Why do politicians keep saying we're running out of money?
Source: Film - Political framing discussion
Answers
Politicians often use the 'running out of money' framing for several reasons, even though it doesn't accurately describe how federal finance works.
First, many genuinely believe the household budget analogy. They learned economics that treats governments like households that must balance their budgets, and this intuition is reinforced by everyday experience. It takes effort to unlearn these assumptions.
Second, 'we can't afford it' is a powerful political tool. Saying 'we don't have the money' is much easier than saying 'we choose not to prioritize this.' It avoids debates about values and priorities by hiding behind apparent financial impossibility.
Third, deficit fear serves certain interests.

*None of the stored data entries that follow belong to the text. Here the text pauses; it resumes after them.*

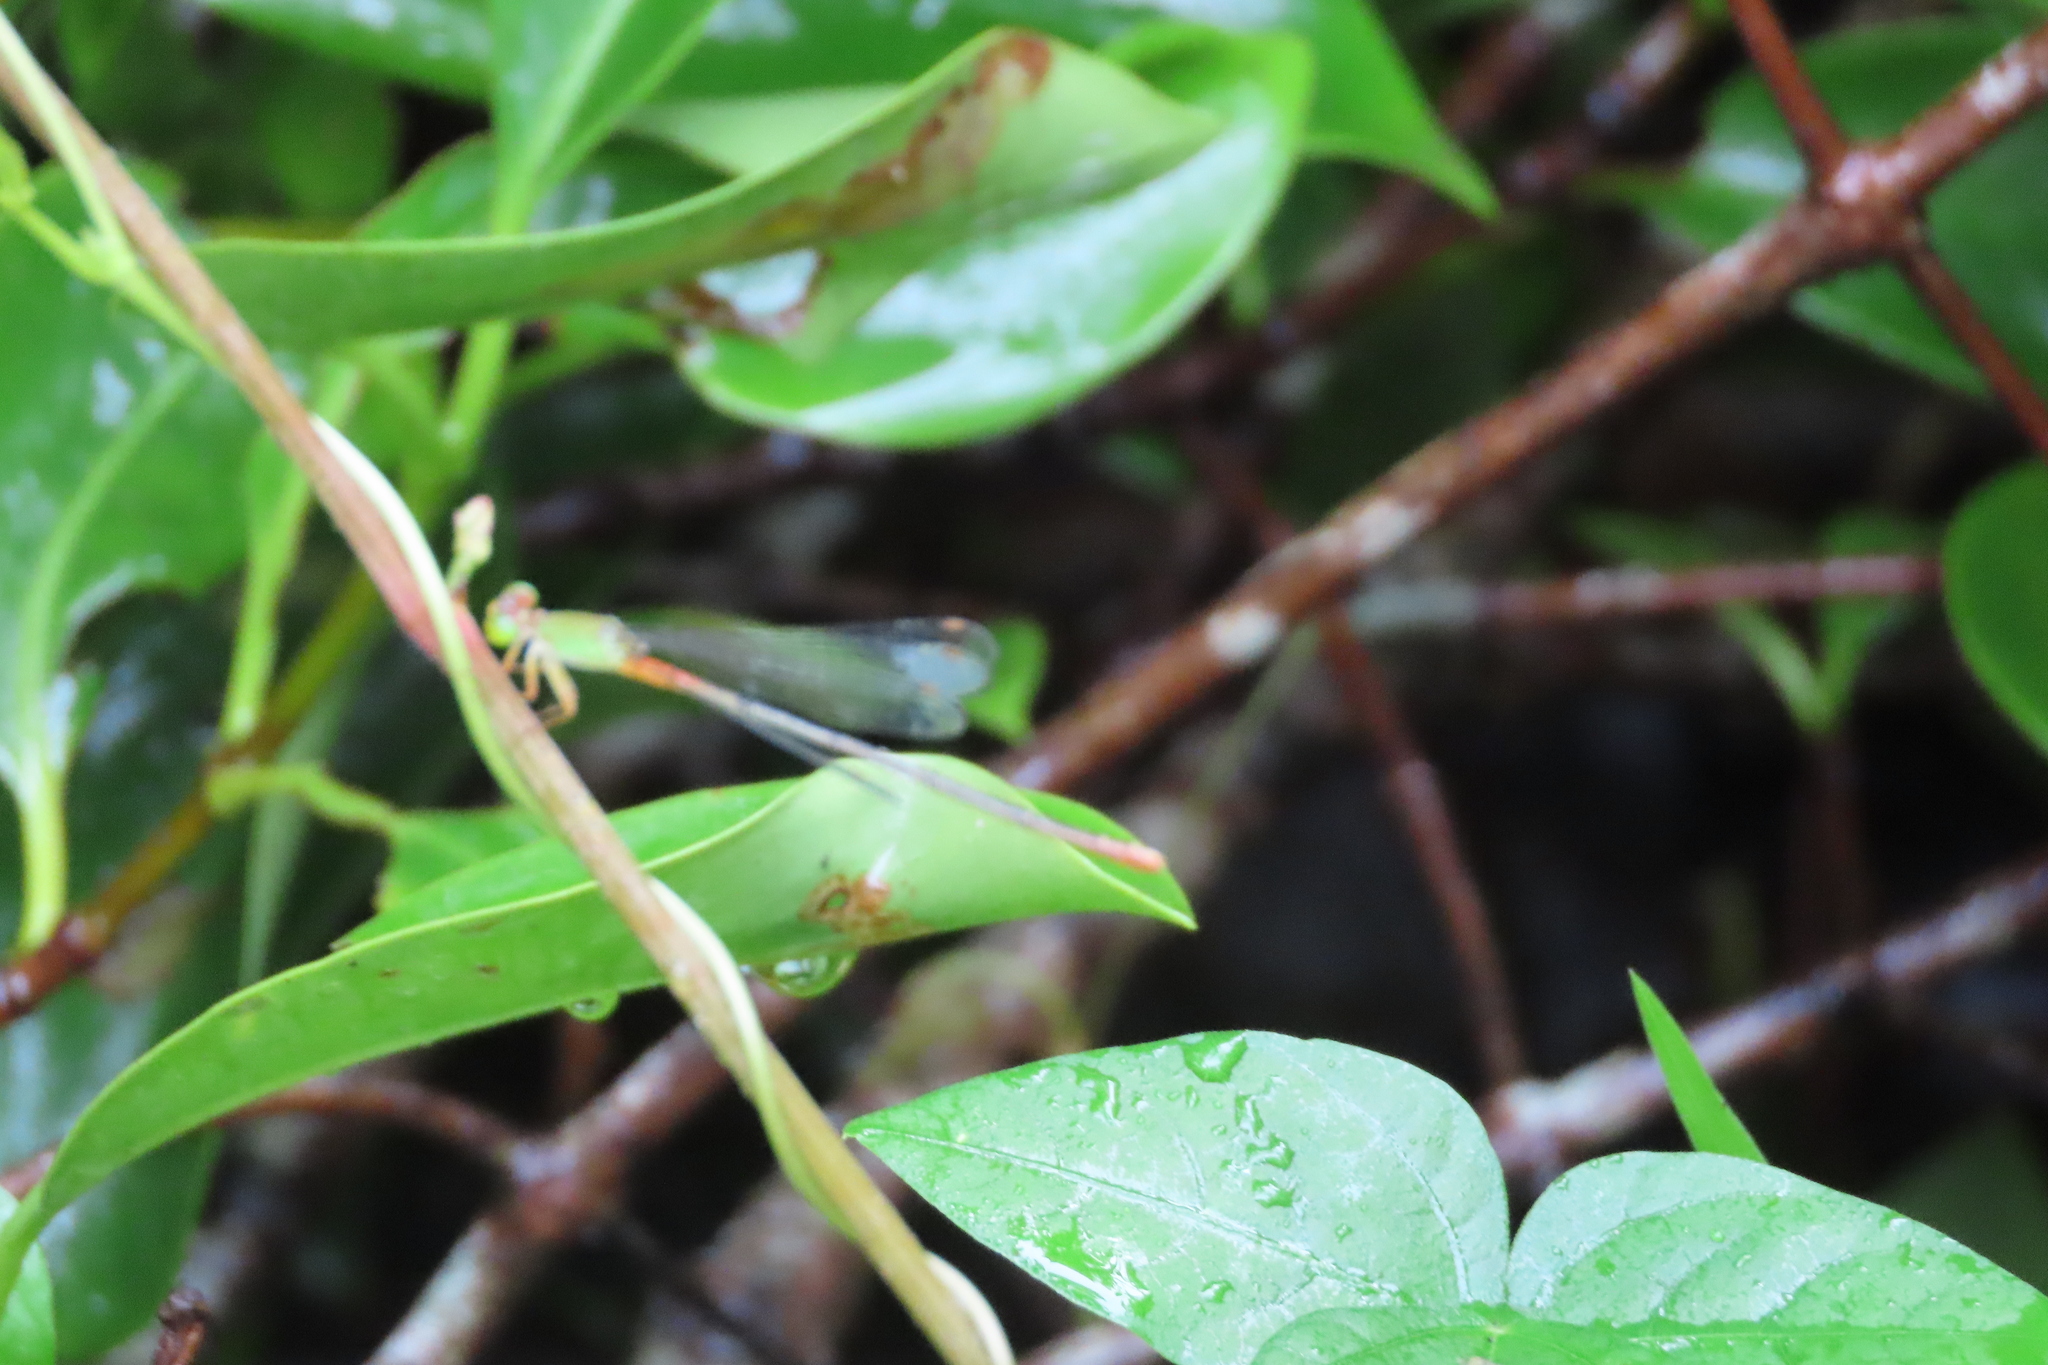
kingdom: Animalia
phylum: Arthropoda
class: Insecta
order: Odonata
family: Coenagrionidae
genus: Ceriagrion
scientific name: Ceriagrion cerinorubellum
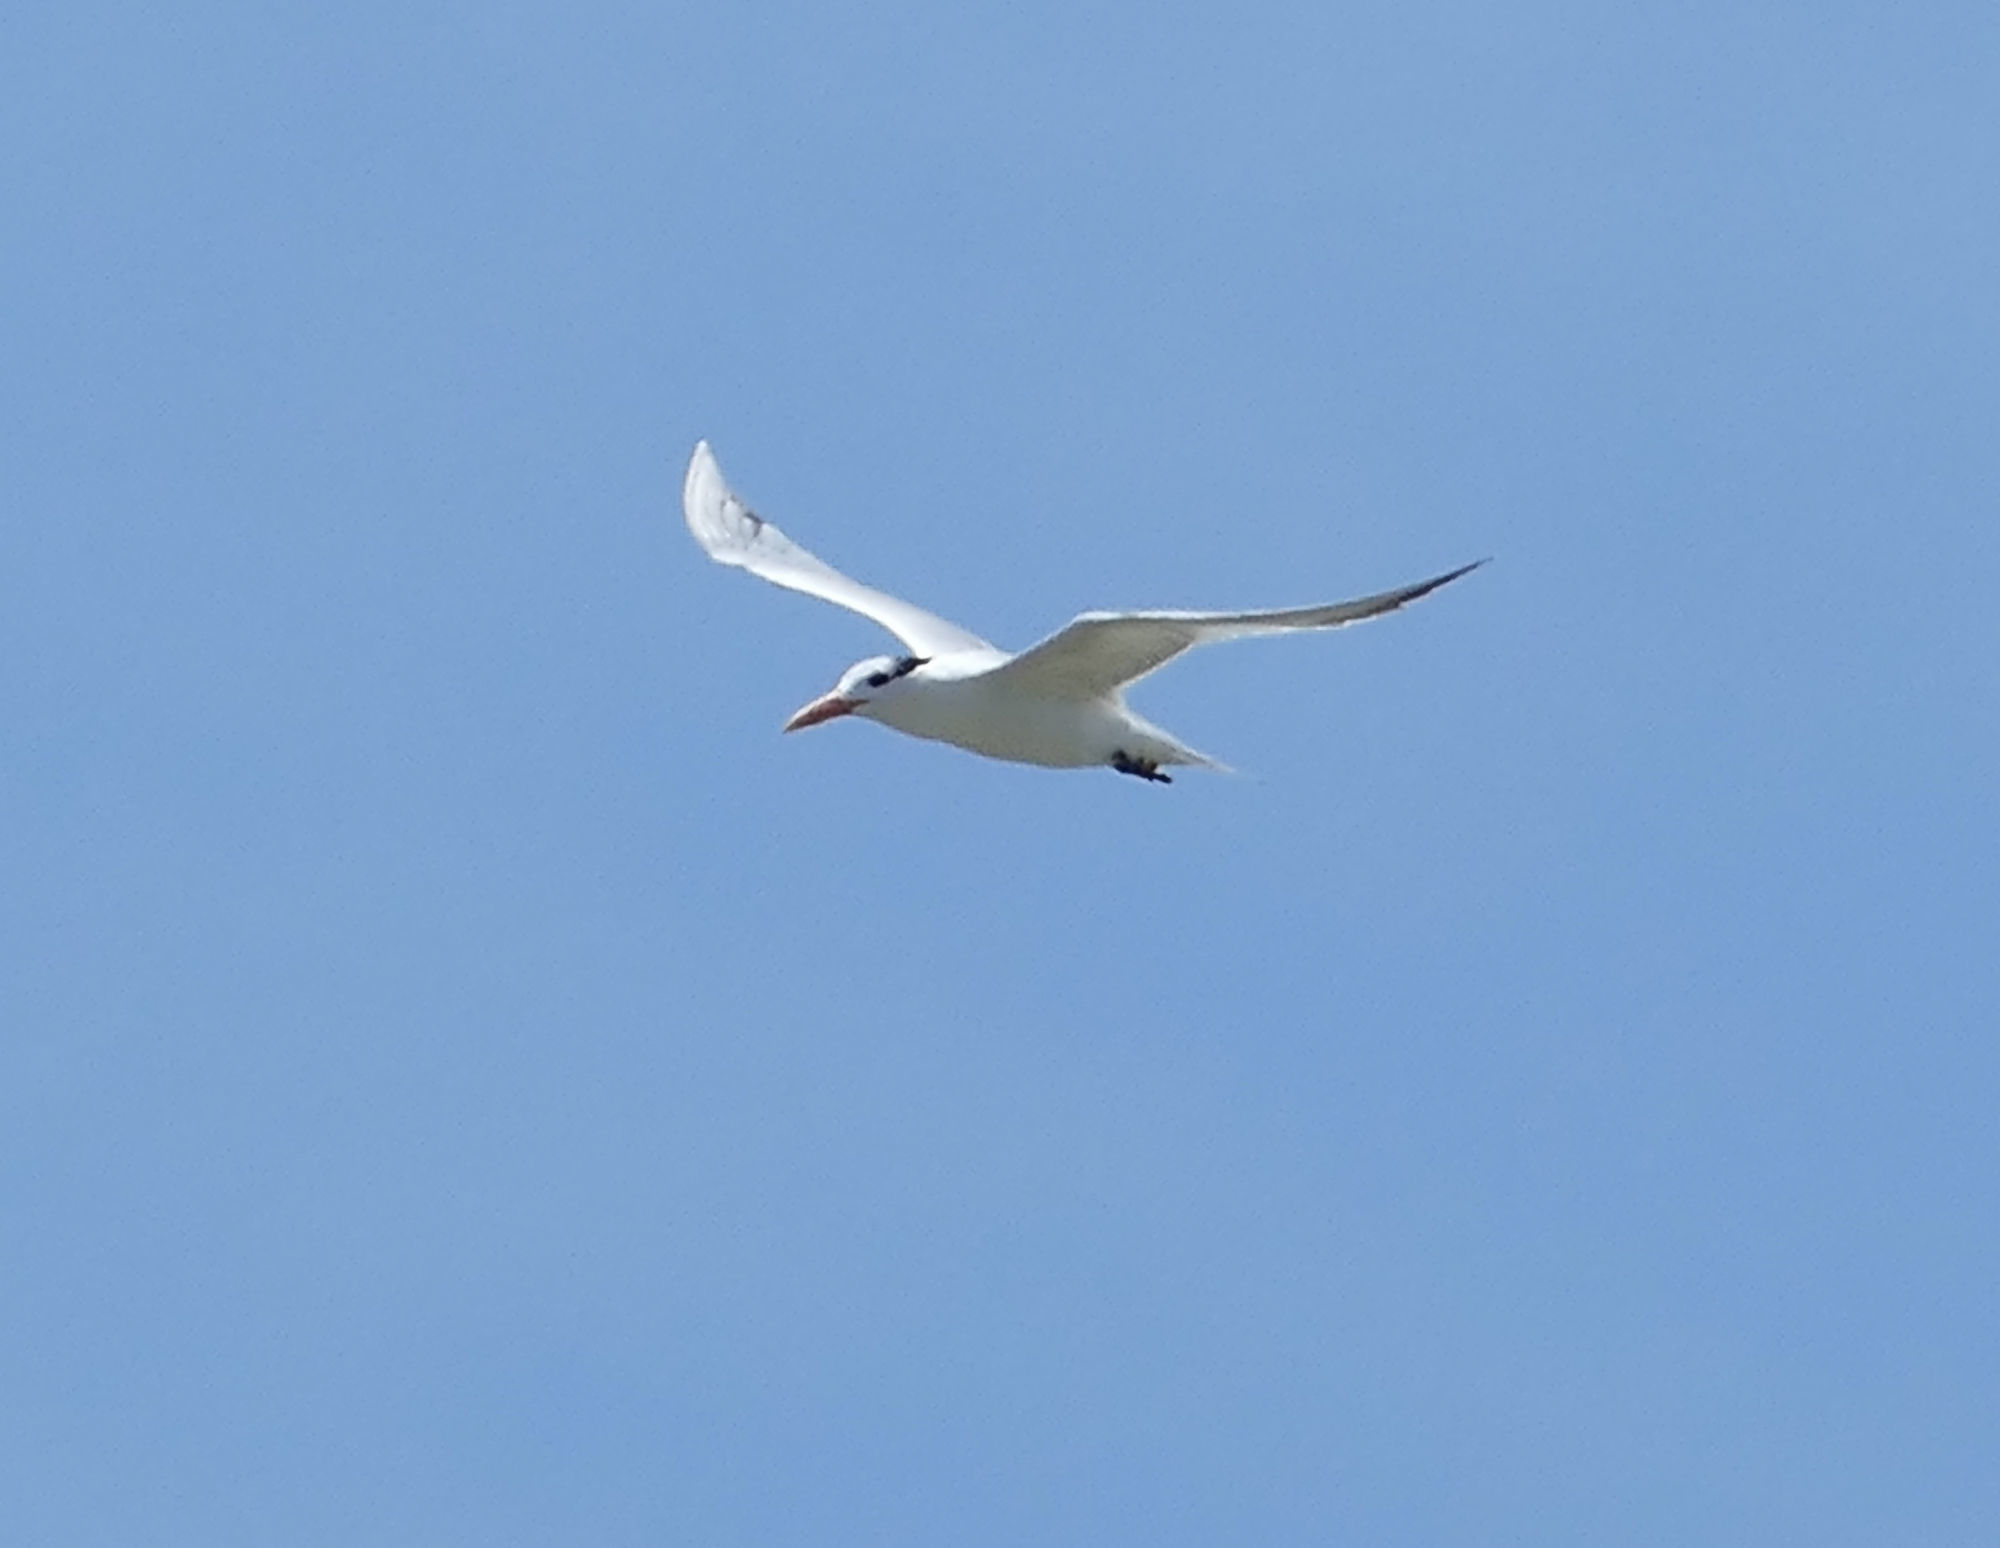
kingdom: Animalia
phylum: Chordata
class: Aves
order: Charadriiformes
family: Laridae
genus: Thalasseus
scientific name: Thalasseus maximus
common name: Royal tern
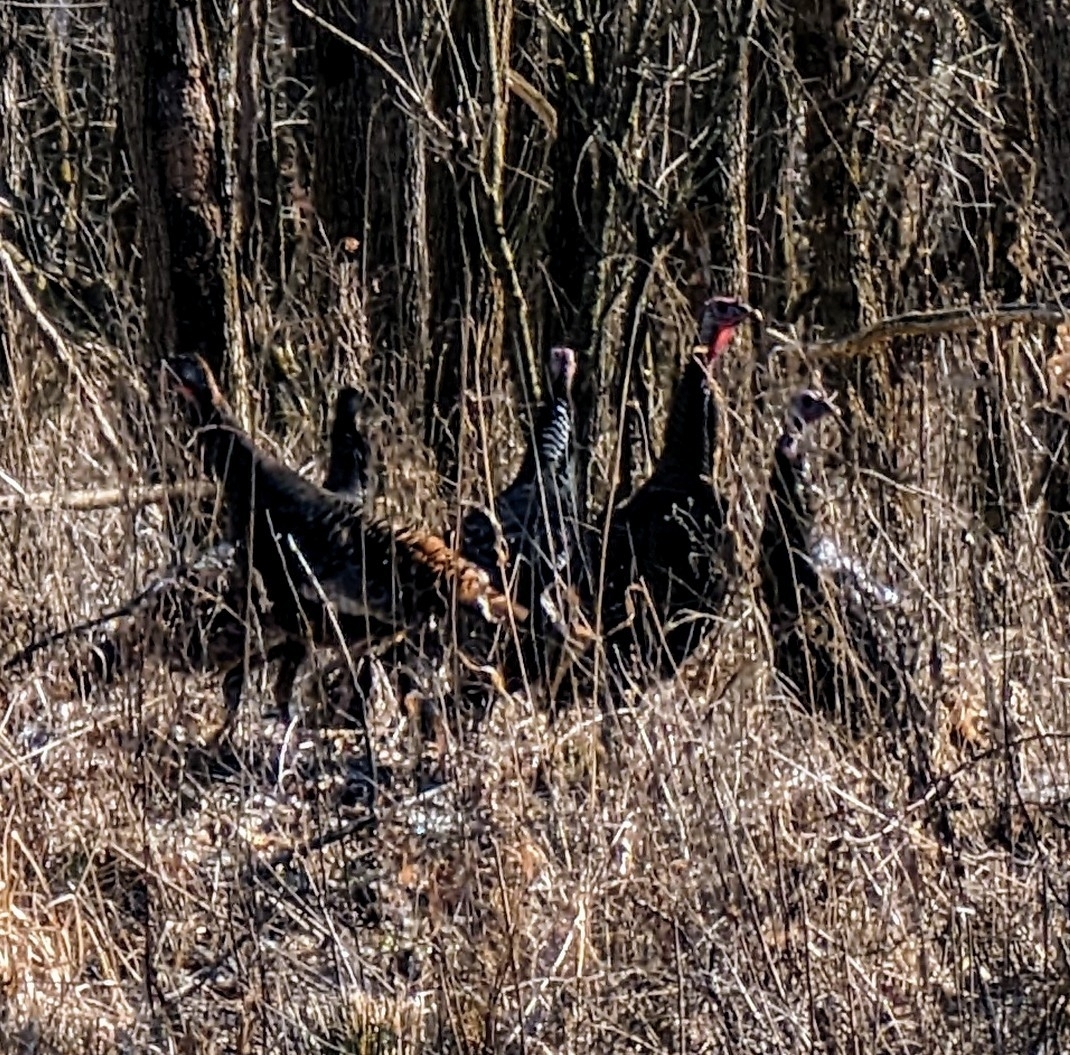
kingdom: Animalia
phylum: Chordata
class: Aves
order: Galliformes
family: Phasianidae
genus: Meleagris
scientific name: Meleagris gallopavo
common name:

Concerns about 'unsustainable' debt have been used to argue for cutting social programs, privatizing public services, and keeping taxes low on the wealthy. The deficit myth provides cover for policy preferences that might be unpopular if debated on their merits.
Fourth, there's institutional inertia. Budget rules, scoring procedures, and the entire apparatus of fiscal policy are built around the assumption that money is the constraint. Changing this would require rethinking how Congress makes decisions.
Understanding MMT doesn't tell you what policies to support, but it does clear away the fog of false constraints so we can debate what we actually want to do as a society.